▶ **What is being asked**
Go through the listing and return every line with "lines" in it.

▶ **Given entries**
────────────────────
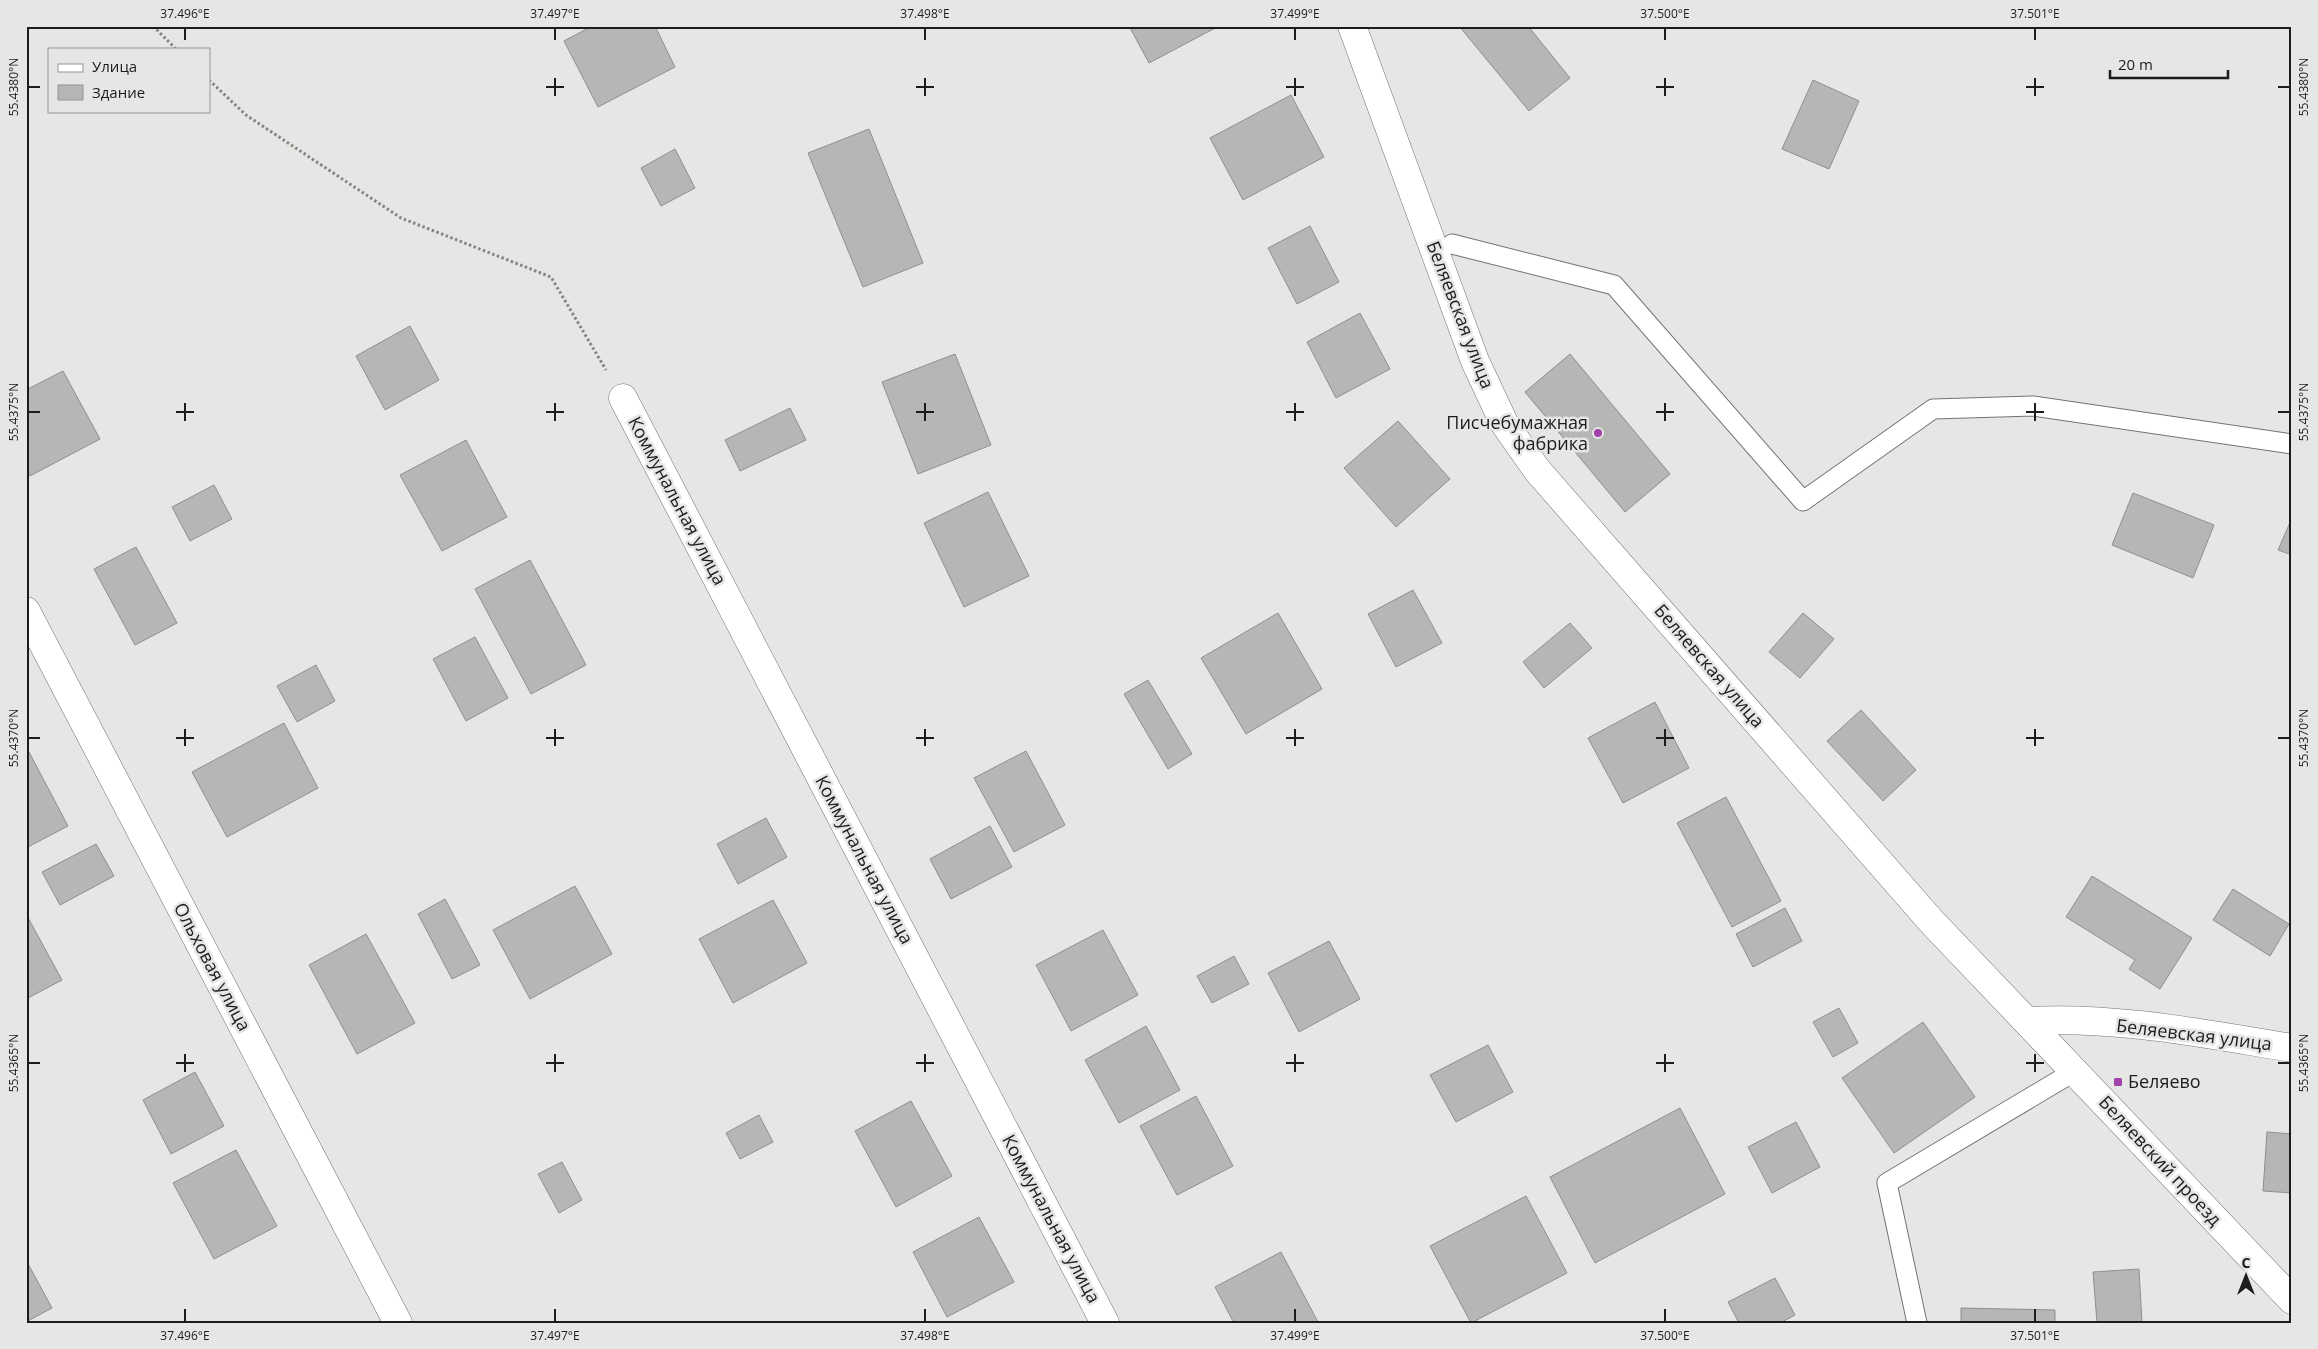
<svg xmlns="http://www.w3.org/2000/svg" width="2318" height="1349" font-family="'Open Sans',sans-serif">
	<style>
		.building { fill: #b4b7b4; stroke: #8e908e }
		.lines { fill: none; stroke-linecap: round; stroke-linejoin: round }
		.service-casing { stroke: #727472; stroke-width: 21 }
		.minor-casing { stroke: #727472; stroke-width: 29 }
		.secondary-casing { stroke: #727472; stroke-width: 29 }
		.path { stroke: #848683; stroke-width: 3; stroke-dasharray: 2.5 2.5; stroke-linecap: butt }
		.service { stroke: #fff; stroke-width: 19 }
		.minor { stroke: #fff; stroke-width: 28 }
		.secondary { stroke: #fff; stroke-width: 28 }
		.ticks { fill: none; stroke: #1b1c1b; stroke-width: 2 }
		.poi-dot { fill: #a142ab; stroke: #e5e7e4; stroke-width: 2 }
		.labels { text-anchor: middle; stroke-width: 5; stroke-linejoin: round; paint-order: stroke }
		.street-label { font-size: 18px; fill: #1b1c1b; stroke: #e5e7e4 }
		.poi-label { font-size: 18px; fill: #1b1c1b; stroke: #e5e7e4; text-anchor: end }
		.neatline { fill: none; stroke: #1b1c1b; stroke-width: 2 }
		.ticks-label { font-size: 12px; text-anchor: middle; fill: #1b1c1b }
	</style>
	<rect width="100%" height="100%" fill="#e5e7e4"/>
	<path class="building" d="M 592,26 L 655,26 L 675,67 L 598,107 L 564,41 Z
		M 1129,26 L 1219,26 L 1149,63 Z
		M 1459,26 L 1528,26 L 1570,78 L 1529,111 Z
		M 1813,80 L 1859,101 L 1829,169 L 1782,149 Z
		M 1291,95 L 1324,157 L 1243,200 L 1210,138 Z
		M 869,129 L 923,263 L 863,287 L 808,153 Z
		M 675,149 L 695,188 L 661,206 L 641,168 Z
		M 1310,226 L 1339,282 L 1297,304 L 1268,248 Z
		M 1360,313 L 1390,369 L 1336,398 L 1307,342 Z
		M 410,326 L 439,380 L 385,410 L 356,356 Z
		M 955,354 L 991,445 L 918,474 L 882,382 Z
		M 1570,354 L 1670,474 L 1625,512 L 1525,392 Z
		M 63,371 L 100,439 L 30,476 L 26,469 L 26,390 Z
		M 790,408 L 806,440 L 740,471 L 725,440 Z
		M 1398,421 L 1450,479 L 1396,527 L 1344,468 Z
		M 466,440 L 507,517 L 442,551 L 400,475 Z
		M 214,485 L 232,519 L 190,541 L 172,507 Z
		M 988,492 L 1029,576 L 964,607 L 924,523 Z
		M 2133,493 L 2214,525 L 2193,578 L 2112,545 Z
		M 2292,518 L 2292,555 L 2278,550 Z
		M 136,547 L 177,623 L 135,645 L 94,569 Z
		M 530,560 L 586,665 L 531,694 L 475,589 Z
		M 1413,590 L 1442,643 L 1396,667 L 1368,614 Z
		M 1278,613 L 1322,689 L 1246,734 L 1201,658 Z
		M 1803,613 L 1834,639 L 1800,678 L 1769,652 Z
		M 1570,623 L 1592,648 L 1544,688 L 1523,662 Z
		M 475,637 L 508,698 L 466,721 L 433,659 Z
		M 316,665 L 335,701 L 297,722 L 277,686 Z
		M 1148,680 L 1192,754 L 1168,769 L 1124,694 Z
		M 1655,702 L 1689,768 L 1623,803 L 1588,738 Z
		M 1861,710 L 1916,770 L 1883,801 L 1827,741 Z
		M 284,723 L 318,788 L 227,837 L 192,772 Z
		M 1026,751 L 1065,825 L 1014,852 L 974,778 Z
		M 29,752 L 68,826 L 26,848 L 26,753 Z
		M 1726,797 L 1781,901 L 1732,927 L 1677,823 Z
		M 766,818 L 787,857 L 738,884 L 717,844 Z
		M 990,826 L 1012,867 L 951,899 L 930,859 Z
		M 96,844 L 114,876 L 60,905 L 42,872 Z
		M 2092,876 L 2192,938 L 2160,989 L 2129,969 L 2135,960 L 2066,917 Z
		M 575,886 L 612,954 L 530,999 L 493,930 Z
		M 2233,889 L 2289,924 L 2270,956 L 2213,920 Z
		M 445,899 L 480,965 L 452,979 L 418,914 Z
		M 773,900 L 807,963 L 733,1003 L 699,939 Z
		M 1785,908 L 1802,941 L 1753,967 L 1736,934 Z
		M 26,914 L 62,980 L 26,999 Z
		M 1103,930 L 1138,995 L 1071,1031 L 1036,965 Z
		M 366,934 L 415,1023 L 357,1054 L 309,965 Z
		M 1329,941 L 1360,999 L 1299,1032 L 1268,973 Z
		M 1234,956 L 1249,984 L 1212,1003 L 1197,976 Z
		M 1839,1008 L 1858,1043 L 1833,1057 L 1813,1022 Z
		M 1923,1022 L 1975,1097 L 1894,1153 L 1842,1078 Z
		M 1146,1026 L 1180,1090 L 1119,1123 L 1085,1060 Z
		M 1488,1045 L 1513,1092 L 1456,1122 L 1430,1075 Z
		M 195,1072 L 224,1126 L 171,1154 L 143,1100 Z
		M 1196,1096 L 1233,1166 L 1177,1195 L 1140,1126 Z
		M 911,1101 L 952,1176 L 896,1207 L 855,1131 Z
		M 1680,1108 L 1725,1194 L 1595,1263 L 1550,1177 Z
		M 759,1115 L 773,1142 L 740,1159 L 726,1133 Z
		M 1796,1122 L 1820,1167 L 1772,1193 L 1748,1147 Z
		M 2267,1132 L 2292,1134 L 2292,1193 L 2263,1191 Z
		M 236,1150 L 277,1226 L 214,1259 L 173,1183 Z
		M 562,1162 L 582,1200 L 559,1213 L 538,1174 Z
		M 1526,1196 L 1567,1273 L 1471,1323 L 1430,1246 Z
		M 979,1217 L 1014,1282 L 947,1317 L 913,1252 Z
		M 1281,1252 L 1318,1322 L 1234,1323 L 1215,1287 Z
		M 26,1260 L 52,1308 L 26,1322 Z
		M 2139,1269 L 2142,1323 L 2097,1323 L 2093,1272 Z
		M 1775,1278 L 1795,1315 L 1780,1323 L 1739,1323 L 1728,1302 Z
		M 1961,1308 L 2055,1310 L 2055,1323 L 1961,1323 Z"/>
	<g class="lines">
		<defs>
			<path id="service" d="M 1452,244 L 1614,285 L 1803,501 L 1933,409 L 2033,406 L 2292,444
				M 1917,1323 L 1887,1183 L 2075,1071"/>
			<path id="minor" d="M 623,398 L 1105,1323
				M 26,611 L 398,1323
				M 2027,1021 C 2116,1016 2205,1034 2292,1048"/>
			<path id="secondary" d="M 1352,26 L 1475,361 L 1504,423 L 1537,470 L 1931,921 L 2292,1300"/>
		</defs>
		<use href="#service" class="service-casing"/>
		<use href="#minor" class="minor-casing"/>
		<use href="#secondary" class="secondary-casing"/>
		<path class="path" d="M 153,26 L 176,49
			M 209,80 L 246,115 L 401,218 L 551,277 L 606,370"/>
		<use href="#service" class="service"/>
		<use href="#minor" class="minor"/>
		<use href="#secondary" class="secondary"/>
	</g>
	<path class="ticks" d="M 185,28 L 185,40M 555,28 L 555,40M 925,28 L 925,40M 1295,28 L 1295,40M 1665,28 L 1665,40M 2035,28 L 2035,40M 555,78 L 555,96M 925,78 L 925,96M 1295,78 L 1295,96M 1665,78 L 1665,96M 2035,78 L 2035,96M 28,87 L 40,87M 546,87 L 564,87M 916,87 L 934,87M 1286,87 L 1304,87M 1656,87 L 1674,87M 2026,87 L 2044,87M 2278,87 L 2290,87M 185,403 L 185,421M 555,403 L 555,421M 925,403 L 925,421M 1295,403 L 1295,421M 1665,403 L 1665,421M 2035,403 L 2035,421M 28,412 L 40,412M 176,412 L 194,412M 546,412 L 564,412M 916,412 L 934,412M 1286,412 L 1304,412M 1656,412 L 1674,412M 2026,412 L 2044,412M 2278,412 L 2290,412M 185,729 L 185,746M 555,729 L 555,746M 925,729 L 925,746M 1295,729 L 1295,746M 1665,729 L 1665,746M 2035,729 L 2035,746M 28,738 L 40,738M 176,738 L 194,738M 546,738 L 564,738M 916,738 L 934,738M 1286,738 L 1304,738M 1656,738 L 1674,738M 2026,738 L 2044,738M 2278,738 L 2290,738M 185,1054 L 185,1072M 555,1054 L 555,1072M 925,1054 L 925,1072M 1295,1054 L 1295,1072M 1665,1054 L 1665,1072M 2035,1054 L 2035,1072M 28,1063 L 40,1063M 176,1063 L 194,1063M 546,1063 L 564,1063M 916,1063 L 934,1063M 1286,1063 L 1304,1063M 1656,1063 L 1674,1063M 2026,1063 L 2044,1063M 2278,1063 L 2290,1063M 185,1309 L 185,1322M 555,1309 L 555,1322M 925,1309 L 925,1322M 1295,1309 L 1295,1322M 1665,1309 L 1665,1322M 2035,1309 L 2035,1322"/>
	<g class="poi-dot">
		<circle cx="1598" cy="433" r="5"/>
		<rect x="2113" y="1077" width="10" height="10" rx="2.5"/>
	</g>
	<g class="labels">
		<g class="street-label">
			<text transform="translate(1460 315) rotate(69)" y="6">Беляевская улица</text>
			<text transform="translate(677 501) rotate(62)" y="6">Коммунальная улица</text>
			<text transform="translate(1709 666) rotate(49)" y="6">Беляевская улица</text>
			<text transform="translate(864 860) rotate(62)" y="6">Коммунальная улица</text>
			<text transform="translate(212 967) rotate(62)" y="6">Ольховая улица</text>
			<text transform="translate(2194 1035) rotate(7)" y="6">Беляевская улица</text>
			<text transform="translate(2160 1161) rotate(47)" y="6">Беляевский проезд</text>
			<text transform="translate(1051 1219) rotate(62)" y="6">Коммунальная улица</text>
		</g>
		<g class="poi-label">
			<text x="1588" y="429">Писчебумажная<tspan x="1588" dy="21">фабрика</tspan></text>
			<text x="2128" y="1088" text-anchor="start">Беляево</text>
		</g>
	</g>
	<rect width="2318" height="1349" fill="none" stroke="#e5e7e4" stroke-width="55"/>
	<rect x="48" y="48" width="162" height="65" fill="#e5e7e4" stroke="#949694"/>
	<rect x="58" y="64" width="25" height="8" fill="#ffffff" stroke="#949694"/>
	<text x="92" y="72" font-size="15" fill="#1b1c1b">Улица</text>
	<rect x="58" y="85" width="25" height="15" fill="#b4b7b4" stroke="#949694"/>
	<text x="92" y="98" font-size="15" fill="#1b1c1b">Здание</text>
	<g transform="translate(2246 1276)" stroke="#e5e7e4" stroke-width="4" paint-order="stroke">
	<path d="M0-4L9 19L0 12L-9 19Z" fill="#1b1c1b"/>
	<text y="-8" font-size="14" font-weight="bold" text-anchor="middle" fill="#1b1c1b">С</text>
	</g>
	<path d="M2110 70v8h118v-8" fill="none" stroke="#1b1c1b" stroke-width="2.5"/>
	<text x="2118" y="70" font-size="15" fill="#1b1c1b" stroke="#e5e7e4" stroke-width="4" paint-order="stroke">20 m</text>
	<rect x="28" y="28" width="2262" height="1294" class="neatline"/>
	<g class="ticks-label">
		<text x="185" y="18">37.496°E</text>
		<text x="555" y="18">37.497°E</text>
		<text x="925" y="18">37.498°E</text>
		<text x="1295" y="18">37.499°E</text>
		<text x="1665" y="18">37.500°E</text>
		<text x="2035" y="18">37.501°E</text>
		<text transform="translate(14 87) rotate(-90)" y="4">55.4380°N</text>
		<text transform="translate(2304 87) rotate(-90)" y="4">55.4380°N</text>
		<text transform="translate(14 412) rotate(-90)" y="4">55.4375°N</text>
		<text transform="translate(2304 412) rotate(-90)" y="4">55.4375°N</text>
		<text transform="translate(14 738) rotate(-90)" y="4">55.4370°N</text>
		<text transform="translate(2304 738) rotate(-90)" y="4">55.4370°N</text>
		<text transform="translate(14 1063) rotate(-90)" y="4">55.4365°N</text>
		<text transform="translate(2304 1063) rotate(-90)" y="4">55.4365°N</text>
		<text x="185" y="1340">37.496°E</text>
		<text x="555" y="1340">37.497°E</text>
		<text x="925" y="1340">37.498°E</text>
		<text x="1295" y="1340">37.499°E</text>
		<text x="1665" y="1340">37.500°E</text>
		<text x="2035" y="1340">37.501°E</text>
	</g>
</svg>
────────────────────
▶ **Response area**
		.lines { fill: none; stroke-linecap: round; stroke-linejoin: round }
	<g class="lines">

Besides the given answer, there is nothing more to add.